Deyverson sabia que a namorada gostava de culinária e a incentivou no preparo dos bolos e doces para festas. Depois de alguns meses, eles decidiram se casar e Amanda estava decidida a preparar sozinha toda a comida, decoração e os detalhes para a comemoração com 20 convidados. “Era só a família mesmo. Algo muito simples porque não temos condições financeiras”, explica.
Foto: Filipe Oliveira
Foto: Filipe Oliveira

Casamento de presente

Só que um item da festa precisaria ser feito por outra pessoa: a maquiagem da noiva. Com receio de se casar com as manchas aparentes em seu rosto, Amanda começou a pesquisar a respeito de bons maquiadores da região e encontrou a profissional que procurava.
“O trabalho dela era maravilhoso e eu perguntei o preço só por curiosidade porque não teria dinheiro para pagar”, conta. Durante a conversa com a maquiadora, a jovem contou sua história e explicou a respeito da doença.

“Falei que tinha medo de parecer um fantasma no meu casamento e, para minha surpresa, ela me presentou com a maquiagem para o casamento civil. Nem acreditei!”.

Além de oferecer seu trabalho gratuitamente, a maquiadora Tays Guerra publicou em suas redes sociais uma foto revelando o “antes e depois” de Amanda e a elogiando. “Ela não sai sem maquiagem e, com a permissão dela, postei essa foto para que vocês conheçam a princesa que ela é. A maquiagem é apenas um realce”, escreveu a profissional em seu Instagram.
A publicação recebeu mais de 5 mil curtidas e, em poucos dias, diversos profissionais da região entraram em contato com Amanda para trabalhar gratuitamente em sua festa de casamento no último dia 9 de março. “Ganhei ensaio fotográfico, decoração do religioso e da festa, bolo, doces, jantar, massagem, hotel, penteado, outra maquiagem, tudo. E foi muito, muito lindo!”, afirmou, emocionada.

-- TAREFA --
Retome o texto sobre o casamento de Amanda e escreva a continuação logo depois da última frase dele.

-- ENTRADAS MOSTRADAS --
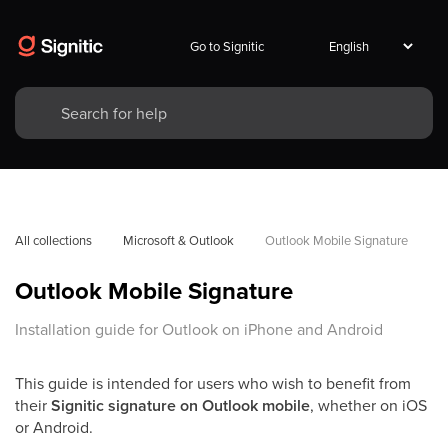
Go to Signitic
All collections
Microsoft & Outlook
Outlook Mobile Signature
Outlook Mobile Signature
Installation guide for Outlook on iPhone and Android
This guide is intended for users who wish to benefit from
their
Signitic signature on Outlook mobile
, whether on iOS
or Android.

---

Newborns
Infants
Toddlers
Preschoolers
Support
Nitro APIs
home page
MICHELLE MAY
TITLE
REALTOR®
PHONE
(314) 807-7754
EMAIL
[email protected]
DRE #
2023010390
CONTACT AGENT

-- RESPOSTA --
Foto: Arquivo pessoal/Amanda Amaral
Foto: Arquivo pessoal/Amanda Amaral
A repercussão também fez com que Amanda conquistasse mais de 13 mil seguidores no Instagram que a incentivam e torcem para que ela consiga o tratamento para a esclerodermia sistêmica.
“Eu sei que sou uma inspiração para eles. Então, mesmo com minhas mãos atrofiadas, levanto todos os dias pronta para trabalhar e continuarei fazendo isso com a cura, ou não”, garante a jovem, que sonha em ter sua casa própria e ter filhos.

“Hoje moramos de aluguel e não temos nem televisão, mas estamos lutando para ter nossas coisinhas e queremos ver nossa família crescer”.

O tratamento

De acordo com a médica Ana Luíza Sella, já existem medicamentos no Brasil para controlar a esclerodermia sistêmica, evitar seus sintomas e aumentar o tempo de vida dos pacientes. Além disso, ela informa que um novo tratamento com transplante de células tronco poderia ajudar pessoas como Amanda. “Esses estudos estão ocorrendo no mundo inteiro e prometem a reversão da fibrose cutânea, estabilização da função pulmonar e melhora na qualidade de vida do paciente”, informa.
No entanto, a jovem baiana sabe que está longe de obter a cura. “Vários médicos da minha cidade nem conhecem minha doença, então eu só trato alguns sintomas por aqui”, diz a garota, que gostaria de contar com acompanhamento médico adequado.
Até agora, segundo ela, apenas uma nutricionista e uma dentista se ofereceram para acompanhá-la. “Não sei o que ocorrerá pela frente, mas já estou bem feliz porque eu precisava cuidar da alimentação e das inflamações que ocorrem quando meus dentes caem. Será muito bom e só tenho a agradecer”, finaliza.